#### PRUÉBALO
Edita el texto sobre el fallo de La Haya: copia el fragmento que empieza en las palabras "En el Perú la" y termina después de "gobierno ha generado.", y sustituye "surrealista" por "absurda".

UNIDAD SÓLO PARA LA FOTO

A pocos días del fallo de La Haya vemos dos escenarios bien distintos en Chile y en Perú.

 

En Chile, el actual presidente, Sebastián Piñera y, la presidenta electa, Michelle Bachelet se reunieron en el palacio de La Moneda a puerta cerrada. La reunión, que duró más de tres horas, terminó con cordialidad y respeto. Las imágenes y las declaraciones de ambos políticos chilenos transmitidas a nivel mundial así lo testimonian. “Nos pusimos de acuerdo (con Bachelet) para mantener la tradición chilena de unidad, de concepto de Estado, de relaciones internacionales, de respeto al derecho internacional, a los tratados internacionales y también el respeto a los fallos de las cortes internacionales”, indicó Piñera. “Nosotros esperamos que el fallo sea ajustado a derecho, porque Chile tiene una clara opinión y muy unánime de dónde están los límites”, dijo Bachelet.

 

En el Perú la realidad es diferente. La imagen, para la foto, que generó la reunión que convocó el gobierno peruano a través del primer ministro Cesar Villanueva, y que se concretó en una cita a la que invitó a 15 partidos políticos el pasado 27 de Diciembre, resulta a estas alturas surrealista. Ese escenario de unidad, al que el presidente Humala ingresó sorpresivamente por 10 minutos y luego abandonó, contrasta con el lamentable clima que el propio gobierno ha generado.

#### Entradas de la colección
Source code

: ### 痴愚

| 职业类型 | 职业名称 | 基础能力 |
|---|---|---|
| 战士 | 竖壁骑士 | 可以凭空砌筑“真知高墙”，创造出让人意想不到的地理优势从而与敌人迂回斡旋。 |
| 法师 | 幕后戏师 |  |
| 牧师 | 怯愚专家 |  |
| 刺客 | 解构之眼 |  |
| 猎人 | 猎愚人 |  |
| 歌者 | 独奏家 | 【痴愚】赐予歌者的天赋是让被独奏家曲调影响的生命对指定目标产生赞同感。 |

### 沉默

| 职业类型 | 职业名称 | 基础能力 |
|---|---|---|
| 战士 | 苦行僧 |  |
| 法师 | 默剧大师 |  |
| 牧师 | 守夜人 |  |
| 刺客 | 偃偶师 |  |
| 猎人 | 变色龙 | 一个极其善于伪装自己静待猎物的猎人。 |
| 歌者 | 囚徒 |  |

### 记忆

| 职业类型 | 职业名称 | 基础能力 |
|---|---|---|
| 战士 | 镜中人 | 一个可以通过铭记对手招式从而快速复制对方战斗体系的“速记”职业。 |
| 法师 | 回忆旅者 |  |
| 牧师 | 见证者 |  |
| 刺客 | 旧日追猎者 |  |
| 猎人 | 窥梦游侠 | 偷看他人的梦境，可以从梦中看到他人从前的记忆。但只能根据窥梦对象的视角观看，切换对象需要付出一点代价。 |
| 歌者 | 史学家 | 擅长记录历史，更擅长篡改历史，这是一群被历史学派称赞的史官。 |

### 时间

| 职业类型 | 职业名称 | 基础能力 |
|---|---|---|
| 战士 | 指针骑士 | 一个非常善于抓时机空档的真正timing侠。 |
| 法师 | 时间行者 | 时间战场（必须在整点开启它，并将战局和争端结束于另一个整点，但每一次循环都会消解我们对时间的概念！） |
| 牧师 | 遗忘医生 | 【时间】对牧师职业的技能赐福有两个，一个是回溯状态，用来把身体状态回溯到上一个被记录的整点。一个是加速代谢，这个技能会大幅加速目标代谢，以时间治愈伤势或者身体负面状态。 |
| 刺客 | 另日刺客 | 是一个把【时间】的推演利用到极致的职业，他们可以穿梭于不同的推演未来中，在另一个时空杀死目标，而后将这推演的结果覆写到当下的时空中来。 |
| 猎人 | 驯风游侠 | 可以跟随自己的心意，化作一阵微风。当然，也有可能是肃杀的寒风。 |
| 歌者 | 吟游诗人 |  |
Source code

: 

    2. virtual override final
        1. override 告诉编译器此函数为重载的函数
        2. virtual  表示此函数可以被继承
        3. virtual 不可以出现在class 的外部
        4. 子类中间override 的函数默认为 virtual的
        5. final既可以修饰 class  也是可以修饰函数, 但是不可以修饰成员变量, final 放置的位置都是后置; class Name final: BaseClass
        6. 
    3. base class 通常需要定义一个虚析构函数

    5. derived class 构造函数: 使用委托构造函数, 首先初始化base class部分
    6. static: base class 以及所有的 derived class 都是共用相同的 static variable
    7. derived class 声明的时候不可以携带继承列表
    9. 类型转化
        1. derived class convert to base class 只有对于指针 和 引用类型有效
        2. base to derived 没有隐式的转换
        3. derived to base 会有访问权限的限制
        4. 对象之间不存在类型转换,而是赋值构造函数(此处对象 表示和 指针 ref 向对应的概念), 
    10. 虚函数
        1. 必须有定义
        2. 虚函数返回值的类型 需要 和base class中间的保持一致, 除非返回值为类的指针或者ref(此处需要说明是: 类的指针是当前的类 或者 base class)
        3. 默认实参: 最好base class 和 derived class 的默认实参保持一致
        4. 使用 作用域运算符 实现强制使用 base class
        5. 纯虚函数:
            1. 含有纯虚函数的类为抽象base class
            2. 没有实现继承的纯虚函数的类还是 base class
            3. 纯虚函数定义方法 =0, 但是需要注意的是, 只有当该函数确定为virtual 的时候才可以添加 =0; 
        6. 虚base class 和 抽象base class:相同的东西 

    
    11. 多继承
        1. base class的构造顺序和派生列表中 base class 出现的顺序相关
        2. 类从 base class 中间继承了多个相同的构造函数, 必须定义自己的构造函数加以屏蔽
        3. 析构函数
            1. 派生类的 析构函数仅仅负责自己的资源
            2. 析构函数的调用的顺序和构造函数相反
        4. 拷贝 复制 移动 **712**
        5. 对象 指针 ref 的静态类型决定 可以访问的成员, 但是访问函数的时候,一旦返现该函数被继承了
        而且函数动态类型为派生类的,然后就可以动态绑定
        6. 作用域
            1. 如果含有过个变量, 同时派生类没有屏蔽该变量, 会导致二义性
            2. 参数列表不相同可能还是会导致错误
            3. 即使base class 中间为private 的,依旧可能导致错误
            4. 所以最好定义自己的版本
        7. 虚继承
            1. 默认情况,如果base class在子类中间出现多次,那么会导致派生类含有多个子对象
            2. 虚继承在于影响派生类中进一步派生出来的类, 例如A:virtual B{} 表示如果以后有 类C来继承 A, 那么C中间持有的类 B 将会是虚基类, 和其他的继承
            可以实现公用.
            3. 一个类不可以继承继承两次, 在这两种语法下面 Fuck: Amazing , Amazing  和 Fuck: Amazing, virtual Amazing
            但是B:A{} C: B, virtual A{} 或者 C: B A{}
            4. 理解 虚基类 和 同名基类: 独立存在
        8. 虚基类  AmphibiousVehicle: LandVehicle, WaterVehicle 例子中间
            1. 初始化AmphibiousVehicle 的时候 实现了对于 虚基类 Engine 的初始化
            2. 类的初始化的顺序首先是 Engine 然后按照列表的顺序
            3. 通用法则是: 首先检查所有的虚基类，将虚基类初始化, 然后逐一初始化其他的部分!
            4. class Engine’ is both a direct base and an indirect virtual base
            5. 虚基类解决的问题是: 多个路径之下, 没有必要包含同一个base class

#### RESPUESTA ESCRITA
En el Perú la realidad es diferente. La imagen, para la foto, que generó la reunión que convocó el gobierno peruano a través del primer ministro Cesar Villanueva, y que se concretó en una cita a la que invitó a 15 partidos políticos el pasado 27 de Diciembre, resulta a estas alturas absurda. Ese escenario de unidad, al que el presidente Humala ingresó sorpresivamente por 10 minutos y luego abandonó, contrasta con el lamentable clima que el propio gobierno ha generado.